I’m curious to know whether I can use four RTX A5500 together […] to fine tune LLM?
The short answer to that part is “Yes”. And if programmed correctly you can also benefit from all available VRAM on all GPUs.
But I suspect your thinking is that you would like to load all your LLM parameters into one continuous chunk of VRAM and let your model run freely to fine-tune it. That is not possible.

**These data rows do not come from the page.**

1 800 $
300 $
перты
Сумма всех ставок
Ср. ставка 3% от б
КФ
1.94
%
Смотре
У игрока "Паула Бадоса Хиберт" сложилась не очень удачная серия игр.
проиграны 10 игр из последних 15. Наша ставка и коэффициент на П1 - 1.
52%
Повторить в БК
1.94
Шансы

@MarkusHoHo sorry to bother you again. Nvidia page (RTX A5500 Graphics Card | NVIDIA) says that by using NVIDIA NVLink Bridge, I can get up to 112 gigabytes per second (GB/s) of bandwidth and a combined 48GB of GDDR6 memory to tackle memory-intensive workloads. So, I thought at least 48GB combined memory is achievable. So, do you think that it won’t be applicable for LLM fine tuning ? I’ll be mostly using Pytorch as deep learning programming framework.
Yes, it is applicable. You will be able to utilize all memory for your Deep Learning models. And you will have the bandwidth improvements of NVLink.
PyTorch can run with CUDA and as such you will be able to use memory management that way.
The only thing to understand is that multiple GPUs and their VRAM act as if you would have one GPU only with much bigger VRAM. Workloads need to be distributed an memory usage will be batched. But depending on the framework and how your code/model is designed, it might even be transparent to you or require only small adjustments to your code.
I am not a CUDA or multi-GPU DL expert, but there are plenty of tutorials “out there” that can get you started.